10 OCAK PERŞEMBE (72.)

KISA KES AYDIN ABASI (HAVASI) OLSUN


Balıkesir, eskiden en güzel aba kumaşlarının dokunduğu bir yermiş. Günlerden bir gün Balıkesir'e yolu düşen bir adam, buranın meşhur aba kumaşından bir elbiselik almış, memleketine götürmüş. Elbise diktirmek için doğru terzisine gitmiş. Terzi adamın ölçüsünü aldıktan sonra:
Bu aba hem üstlük hem de şalvar dikmeye yetmez, deyince tepesi atan müşteri kızgınlıkla terziye bağırmış:
Yahu nasıl yetmez? Etekleri kısa olsun, kısa kes Aydın abası olsun, demiş.
Bu söz dükkanda bulunan diğer müşterilerin de çok hoşuna gitmiş ve dilden dile dolaşır olmuş

11 OCAK CUMA (73.)

GELELİM BAMYANIN FAZİLETLERİNE (KURU FASULYENİN FAYDALARINA)
Köyün birinde cami cemaatinden biraz saf bir adamcağız, imamlar gibi kürsüye geçip cemaate vaaz etmeyi çok arzu edermiş. Ne zaman bir fırsat bulsa, imam azıcık gecikse, hemen kürsüye geçer ve kitabı işaretli yerden açar ve ''Ey cemaat, Ey Ümmet-i Muhammed'' diye ver yansın ediyormuş.Cemaat, bunun işi abarttığını görünce, adama bir oyun hazırlamışlar.Bir cuma günü, imam bilerek vaaza geç kalmış. Müezzin de vaaz kitabını kaldırıp, yerine bir yemek kitabı koymuş. Adam imamın geciktiğini görünce, hemen kürsüye çıkmış. Şöyle boğazını temizledikten sonra, önünde duran kitabı işaretli yerinden açmış ve...''Eveeeet, gelelim bamyanın faziletlerine...'' (kuru fasulyenin faydalarına) demiş
14 OCAK P.TESİ (74.)

ACELE İŞE ŞEYTAN KARIŞIR ATASÖZÜNÜN ÖYKÜSÜ

Bir Zamanlar Şam da yaşayan beylerden birinin güzel sesli bir kölesi varmış. Bey, bu güzel sesli köleyi ne vakit alış-verişe gönderse, çarşı esnafı kolundan bacağından tutar, zorla şarkı, türkü okuttururlarmış. Günlerden bir gün, bey, testi almak için kölesini çarşıya göndermiş. Yolda kendisini tanıyanlardan bazıları; "Mısır'a gideceğiz, bizimle beraber gel.

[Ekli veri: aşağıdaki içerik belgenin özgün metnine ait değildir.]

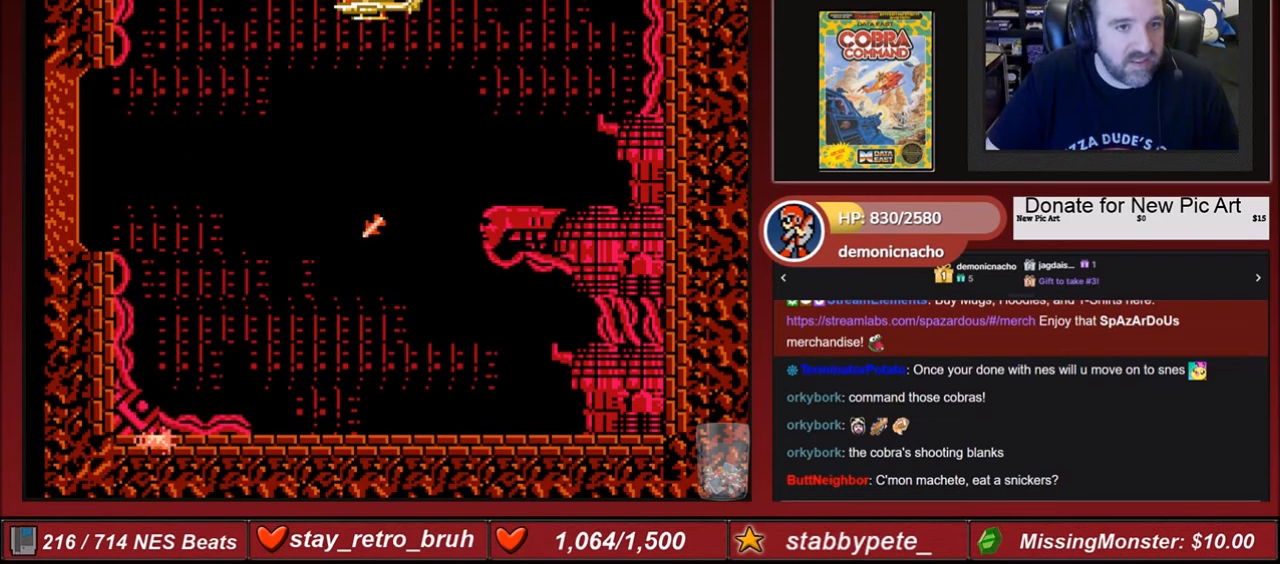
{"buttons": [], "events": []}
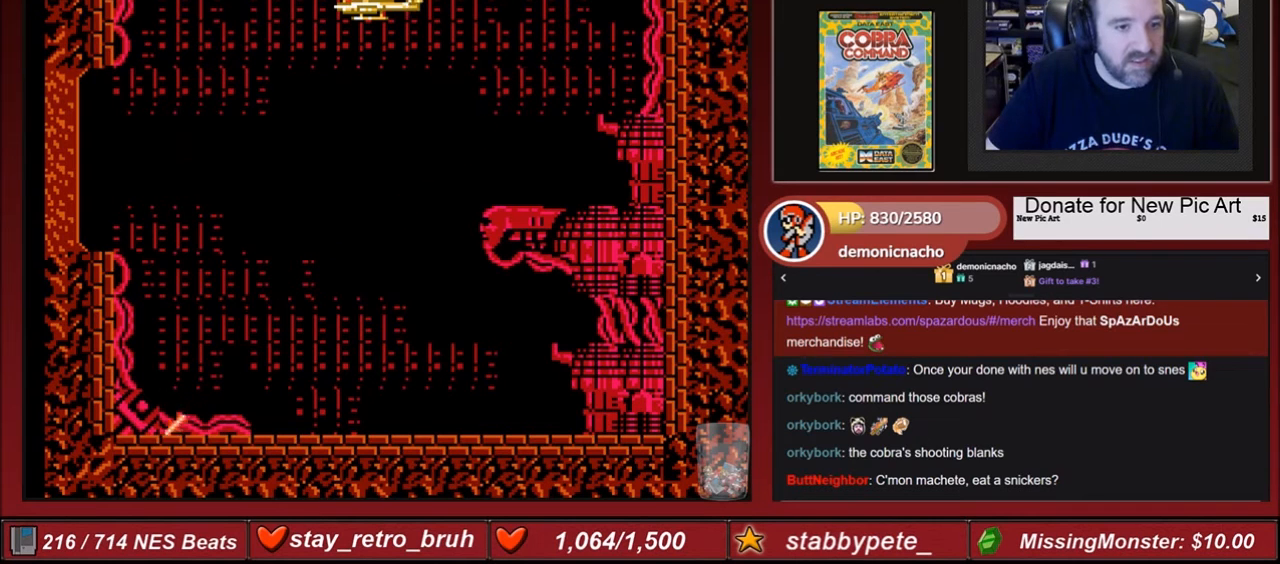
{"buttons": [], "events": []}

Hem gezer hem eğleniriz" demişler. Sesinin güzelliğiyle beraber biraz saf olan köle teklifi reddetmemiş. Beraberce Mısır'a gitmişler. Bir sene kadar kalmışlar.


Köle, bir yıl sonra Şam'a döndüğünde efendisinin testi siparişini hatırlamış. Testiyi alıp, koşa koşa eve giderken ayağı kayıp düşmüş. Düşünce de testi kırılmış. Köle ağzı burnu kan revan, kırk parça olmuş testiye bakarken; "acele işe şeytan karışır" demiş.
Bu söz, sabırsızlık gösterilip aceleyle yapılan bir işin, istenilen sonucu vermeyeceğini ifade etmek için kullanılır.
15 OCAK SALI (75.)

TAHTALARI OYNATMAK DEYİMİ AÇIKLAMASI

Anlamı: Delirmek, aklını kaçırmak.

Hikayesi:

Eskiden tabutları marangozlar yaparmış. Bir marangozun ödlek bir kalfası varmış. Arkadaşları ona bir şaka yapmaya karar vermişler. Kalfa dükkânda tek başına çalışıyormuş. O sırada duvara dayalı tahtalardan birkaçı takırdamaya başlamış. Kalfa ne oluyor diye başını kaldırsa ki ne görsün? Duvara dayalı tahtalardan beyazlara bürünmüş bir kuru kafa görünmesin mi? “E hani benim tabutum? Hâlâ bitmedi mi işi?” demesin mi?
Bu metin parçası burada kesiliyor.